SAS
Introduction¶
A SAS node allows the integration of a batch SAS program with other VOR Stream nodes. Like other VOR Stream nodes, a SAS node takes input streams of data and produces streams of data. If the data being fed to the SAS program is partitionable, then the SAS node can be partitioned in three ways:
-
Break the input data into pieces and process the pieces sequentially. This allows subsequent nodes to begin working on the output while the SAS node processes the next partitions.
-
Break the input data into pieces and process them in parallel. This allows for the use of multiple threads or multiple machines. As individual partitions are completed, the results are passed to subsequent nodes without waiting for other threads to complete.
-
A combination of 1 and 2 can be used.
The partitioning of a SAS node helps the node behave less sequential and improves parallel processing. Other nodes downstream from a SAS node can work on completed partitions in parallel with the SAS node.
Partition Requirements¶
To be partitionable, the SAS program must meet the following criterion:
-
The SAS program cannot require all the input data to be present at once. This only applies to the partitioned data and not to the other input data. This criteria is necessary for both 1 and 2 above.
-
For parallel processing (2), intermediate and final data must be written to and read from the WORK library. Any program that locks data that another process would either read or write from would disallow the use of parallel processing.
-
The order of the result data must not be required. This is only a restriction for parallel processing.
Creating SAS Nodes¶
The method of creating nodes is through Stream Files. This file would require the typical process name, input node, and output node declarations, in addition to the sas node declaration. The SAS node sections are detailed in the Process - SAS Statements section.

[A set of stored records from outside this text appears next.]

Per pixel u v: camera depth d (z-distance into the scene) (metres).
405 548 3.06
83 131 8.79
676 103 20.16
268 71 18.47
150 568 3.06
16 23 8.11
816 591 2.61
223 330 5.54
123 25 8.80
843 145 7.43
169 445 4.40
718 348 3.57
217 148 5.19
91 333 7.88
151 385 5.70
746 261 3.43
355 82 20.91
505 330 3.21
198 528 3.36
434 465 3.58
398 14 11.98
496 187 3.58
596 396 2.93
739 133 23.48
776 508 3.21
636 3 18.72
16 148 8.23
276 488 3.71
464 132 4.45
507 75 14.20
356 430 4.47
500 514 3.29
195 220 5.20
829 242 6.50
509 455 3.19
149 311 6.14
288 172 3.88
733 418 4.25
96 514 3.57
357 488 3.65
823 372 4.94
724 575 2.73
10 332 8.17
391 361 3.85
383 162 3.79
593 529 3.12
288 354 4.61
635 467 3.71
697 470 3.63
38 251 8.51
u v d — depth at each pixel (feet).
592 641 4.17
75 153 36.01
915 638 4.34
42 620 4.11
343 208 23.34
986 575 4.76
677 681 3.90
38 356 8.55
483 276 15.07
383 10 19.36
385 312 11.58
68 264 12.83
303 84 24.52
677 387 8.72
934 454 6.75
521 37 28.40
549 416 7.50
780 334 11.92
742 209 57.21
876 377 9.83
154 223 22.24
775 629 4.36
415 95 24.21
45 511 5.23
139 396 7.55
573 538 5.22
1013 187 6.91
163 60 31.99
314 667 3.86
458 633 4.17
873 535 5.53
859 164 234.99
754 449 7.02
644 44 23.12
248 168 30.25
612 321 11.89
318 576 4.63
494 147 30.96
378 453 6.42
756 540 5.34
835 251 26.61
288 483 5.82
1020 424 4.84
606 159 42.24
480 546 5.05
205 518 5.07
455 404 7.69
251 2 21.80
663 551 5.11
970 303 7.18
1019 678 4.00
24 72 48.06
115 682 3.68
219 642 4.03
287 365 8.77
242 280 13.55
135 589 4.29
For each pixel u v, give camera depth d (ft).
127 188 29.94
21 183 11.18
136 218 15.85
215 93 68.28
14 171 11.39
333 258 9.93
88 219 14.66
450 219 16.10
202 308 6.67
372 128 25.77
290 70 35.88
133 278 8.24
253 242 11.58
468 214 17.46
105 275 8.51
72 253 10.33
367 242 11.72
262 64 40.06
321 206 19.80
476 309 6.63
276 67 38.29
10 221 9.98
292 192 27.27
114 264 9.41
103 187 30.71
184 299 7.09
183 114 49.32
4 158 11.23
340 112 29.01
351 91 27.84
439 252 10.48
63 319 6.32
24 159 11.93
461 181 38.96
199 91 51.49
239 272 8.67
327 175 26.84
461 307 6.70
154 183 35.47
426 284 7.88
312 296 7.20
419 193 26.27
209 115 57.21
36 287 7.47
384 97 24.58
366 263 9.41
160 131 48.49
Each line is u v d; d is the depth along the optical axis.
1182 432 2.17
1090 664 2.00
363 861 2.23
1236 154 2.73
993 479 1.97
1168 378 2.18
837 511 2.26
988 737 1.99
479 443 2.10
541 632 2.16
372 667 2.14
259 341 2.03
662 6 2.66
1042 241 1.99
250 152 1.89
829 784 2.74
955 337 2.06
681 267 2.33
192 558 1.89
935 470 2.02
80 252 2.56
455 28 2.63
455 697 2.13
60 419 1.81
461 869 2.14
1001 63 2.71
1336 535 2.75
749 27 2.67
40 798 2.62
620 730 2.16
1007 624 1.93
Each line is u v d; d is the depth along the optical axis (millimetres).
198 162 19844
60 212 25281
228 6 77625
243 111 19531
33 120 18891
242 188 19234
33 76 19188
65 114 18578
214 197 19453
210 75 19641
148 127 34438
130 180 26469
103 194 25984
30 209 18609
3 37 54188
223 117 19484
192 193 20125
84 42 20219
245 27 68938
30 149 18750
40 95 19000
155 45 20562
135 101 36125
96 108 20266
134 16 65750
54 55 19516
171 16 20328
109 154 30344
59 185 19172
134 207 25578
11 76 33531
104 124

An example of a SAS stream file is:
name sas
in input.csv -> input
// This is a SAS Node
sas input -> (ds = a part=10)
(ds=outds part) -> outputsas
sasWork = ( "/tmp/saswork", "/mount2/saswork" )
sasFile= "part.sas"
getdyn = fact1, fact2
getsig = signal1
scenariods = work.scen
framework = PD
name=saspart
out outputsas -> ans.csv
where
-
ds - Source or destination SAS data set. Multiple destination and source desitionations can be specified. Two level SAS names are allowed but the use of the WORK libref is recommended.
-
part - Designates an input or output partitioned data set. For input data sets, there can only be one that is partitioned. The optional number specified with the partion indicates how many observations to include in each partition. For output data sets, the partition option designates that the output should be appended to the other partitions.
-
saswork - Optional list of locations for SAS work. Each thread will be assigned a work directory in a round robin fashion.
-
sasfile - The SAS program to run. The sasFile option can have an explicit path to the SAS program or a path relative to the playpen directory.
-
getdyn - Optional list of dynamic facts the SAS node needs. The node will wait for the facts to be available before running. The facts will be assigned to macro variables of the same name.
-
getsig - Optional list of signals that he the SAS node waits on. The node will wait for the signals to be sent before running. This can be used to synchronize the SAS node with other nodes.
-
scenariods - Optional name of the data set to put the current scenario set in. The scenario data set will have scenario, the scenario name, and date variables as well as all of the provided risk factors. Some of the risk factor names could have embedded spaces. These variables should be accessed as n-literals in SAS.
-
framework - Optional name of the modeling framework to use.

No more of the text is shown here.